But the film's roots belong in the desert.

Stanley Kramer shot the film in the Coachella Valley, primarily in Palm Desert off Highway 74. He and his wife, Karen, were already living in Palm  Springs. The film was shot in the summer, but a greater challenge was trying to bring a collection of some of the era's great comedic minds to work in tandem in front of the camera.

"They were all trying to out do each other," Karen Kramer says. " A lot of the comedians had never acted before. They had done stand up. They didn't know this serious filmmaker was going to come in there. They thought , "How is he going to handle these guys?' Stanley can handle anyone. He had a wild sense of humor."

The film featured an all-star cast, including Spencer Tracy, Milton Berle, Sid Ceasar, Mickey Rooney and at the time, an emerging comic named Jonathan Winters.

"I can't tell you the number of people who come up to me and tell me that is their favorite Stanley Kramer movie," Karen Kramer says.

The reason? "It's family entertainment, there is no bathroom humor, no dirty jokes," adds daughter Katharine 'Kat' Kramer. "It's just pure laughs and situations. Adults can take their kids to seem it, and it becomes a family classic that has lasted all these years."

President John Kennedy and First Lady Jacqueline were invited to the premiere, but had to pass due to preparations for a trip to Dallas. Bobbie and Edward Kennedy came instead. Following President Kennedy's assassination on Nov. 22, 1963, It's a Mad, Mad, Mad, Mad World played for 66 straight weeks, Karen says.

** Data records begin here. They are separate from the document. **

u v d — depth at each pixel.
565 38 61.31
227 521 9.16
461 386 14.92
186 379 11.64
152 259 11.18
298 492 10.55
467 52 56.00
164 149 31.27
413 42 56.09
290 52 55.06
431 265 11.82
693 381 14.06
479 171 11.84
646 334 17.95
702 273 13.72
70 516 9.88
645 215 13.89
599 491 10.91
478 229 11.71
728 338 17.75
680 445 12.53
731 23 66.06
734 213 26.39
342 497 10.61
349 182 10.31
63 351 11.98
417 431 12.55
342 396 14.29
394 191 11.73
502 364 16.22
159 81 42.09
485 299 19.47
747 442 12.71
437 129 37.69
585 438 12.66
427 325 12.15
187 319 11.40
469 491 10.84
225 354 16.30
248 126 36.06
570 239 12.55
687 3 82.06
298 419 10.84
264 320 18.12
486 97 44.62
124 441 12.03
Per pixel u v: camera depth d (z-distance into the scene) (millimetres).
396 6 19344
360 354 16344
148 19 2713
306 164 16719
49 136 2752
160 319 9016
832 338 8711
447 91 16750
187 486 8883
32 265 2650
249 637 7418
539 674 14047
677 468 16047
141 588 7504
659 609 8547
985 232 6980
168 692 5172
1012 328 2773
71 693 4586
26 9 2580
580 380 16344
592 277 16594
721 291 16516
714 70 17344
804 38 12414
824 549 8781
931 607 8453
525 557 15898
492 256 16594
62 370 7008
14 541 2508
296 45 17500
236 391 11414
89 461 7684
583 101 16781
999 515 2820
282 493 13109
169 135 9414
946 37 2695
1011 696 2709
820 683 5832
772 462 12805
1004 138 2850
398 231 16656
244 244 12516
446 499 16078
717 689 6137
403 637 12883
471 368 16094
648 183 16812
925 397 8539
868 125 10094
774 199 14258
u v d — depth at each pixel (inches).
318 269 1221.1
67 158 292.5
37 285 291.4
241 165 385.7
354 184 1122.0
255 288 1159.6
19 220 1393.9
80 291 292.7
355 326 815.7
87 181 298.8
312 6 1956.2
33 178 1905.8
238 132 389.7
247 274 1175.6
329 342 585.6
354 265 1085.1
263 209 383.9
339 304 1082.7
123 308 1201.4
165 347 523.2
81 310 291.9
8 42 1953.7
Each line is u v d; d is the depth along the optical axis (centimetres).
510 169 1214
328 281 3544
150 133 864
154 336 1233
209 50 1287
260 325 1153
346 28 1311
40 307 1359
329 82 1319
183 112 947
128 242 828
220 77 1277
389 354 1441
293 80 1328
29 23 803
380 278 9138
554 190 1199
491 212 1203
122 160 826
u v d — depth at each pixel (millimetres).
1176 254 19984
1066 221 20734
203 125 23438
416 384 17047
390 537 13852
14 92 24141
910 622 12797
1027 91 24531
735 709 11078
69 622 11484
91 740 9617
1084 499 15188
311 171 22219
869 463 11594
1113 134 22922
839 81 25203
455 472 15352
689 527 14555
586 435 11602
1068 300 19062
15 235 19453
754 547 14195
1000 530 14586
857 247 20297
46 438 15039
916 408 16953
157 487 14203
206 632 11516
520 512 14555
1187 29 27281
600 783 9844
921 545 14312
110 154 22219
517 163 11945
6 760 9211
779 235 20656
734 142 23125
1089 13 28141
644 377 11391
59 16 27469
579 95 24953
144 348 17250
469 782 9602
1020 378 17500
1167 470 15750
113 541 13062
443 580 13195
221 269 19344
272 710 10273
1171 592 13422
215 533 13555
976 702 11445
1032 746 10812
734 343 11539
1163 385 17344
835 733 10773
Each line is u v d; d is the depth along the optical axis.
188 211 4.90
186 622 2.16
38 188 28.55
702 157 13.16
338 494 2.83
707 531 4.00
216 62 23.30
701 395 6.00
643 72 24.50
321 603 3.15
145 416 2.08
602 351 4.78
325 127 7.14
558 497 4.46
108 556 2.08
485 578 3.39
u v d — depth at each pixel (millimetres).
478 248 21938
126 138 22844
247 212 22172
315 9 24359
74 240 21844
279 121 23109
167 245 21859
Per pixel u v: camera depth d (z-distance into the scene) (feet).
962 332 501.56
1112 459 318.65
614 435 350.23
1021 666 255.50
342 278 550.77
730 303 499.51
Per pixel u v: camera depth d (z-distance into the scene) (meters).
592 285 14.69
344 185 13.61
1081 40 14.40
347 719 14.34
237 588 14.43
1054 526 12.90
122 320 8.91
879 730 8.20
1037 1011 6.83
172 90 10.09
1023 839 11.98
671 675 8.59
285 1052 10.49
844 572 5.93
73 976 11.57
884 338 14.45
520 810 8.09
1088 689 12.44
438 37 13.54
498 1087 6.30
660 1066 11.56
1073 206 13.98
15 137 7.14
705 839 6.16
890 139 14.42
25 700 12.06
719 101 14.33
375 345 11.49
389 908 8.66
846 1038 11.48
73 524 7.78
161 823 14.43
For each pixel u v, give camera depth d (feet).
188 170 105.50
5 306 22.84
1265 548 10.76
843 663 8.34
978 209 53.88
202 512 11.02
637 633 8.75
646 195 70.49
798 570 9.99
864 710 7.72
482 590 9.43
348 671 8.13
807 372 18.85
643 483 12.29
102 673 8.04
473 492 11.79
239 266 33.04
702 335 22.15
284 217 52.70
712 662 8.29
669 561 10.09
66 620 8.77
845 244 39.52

"It helped heal a nation," she says.

Stanley Kramer, who would have turned 100 this year, is being honored for his body of work with the Stanley Kramer Film Festival, which runs Nov. 15-17 at the Camelot Theatres in Palm Springs.

The festival opens with a pair of films Nov. 15 starting with The Defiant Ones at 2:30 p.m. followed by Guess Who's Coming to Dinner at 6:30 p.m. Nov. 16 has The Wild One and It's a Mad, Mad, Mad, Mad World, and closes Nov. 17 with The Caine Mutiny and The Judgment at Nuremberg.

However, this is not a one and done film festival, but the start of an annual gathering to screen films by directors of feature films and documentaries who push the envelope like Kramer did. This year's emerging artist award will be presented to director Del Shores, who was just in town in October for Cinema Diverse where Southern Baptist Sissies played.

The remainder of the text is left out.